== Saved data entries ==

********

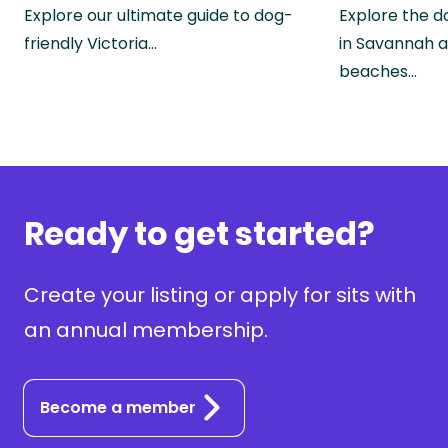
Explore our ultimate guide to dog-
Explore the d
friendly Victoria…
in Savannah a
beaches…
Ready to get started?
Create your listing or apply for sits with
an annual membership.
Become a member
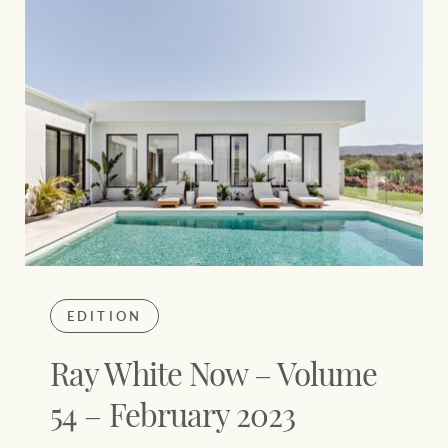
EDITION
Ray White Now – Volume
54 – February 2023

********

== Problem ==
List each line from the items above that contains the string "Explore", copying it in full.

== Response area ==
Explore our ultimate guide to dog-
Explore the d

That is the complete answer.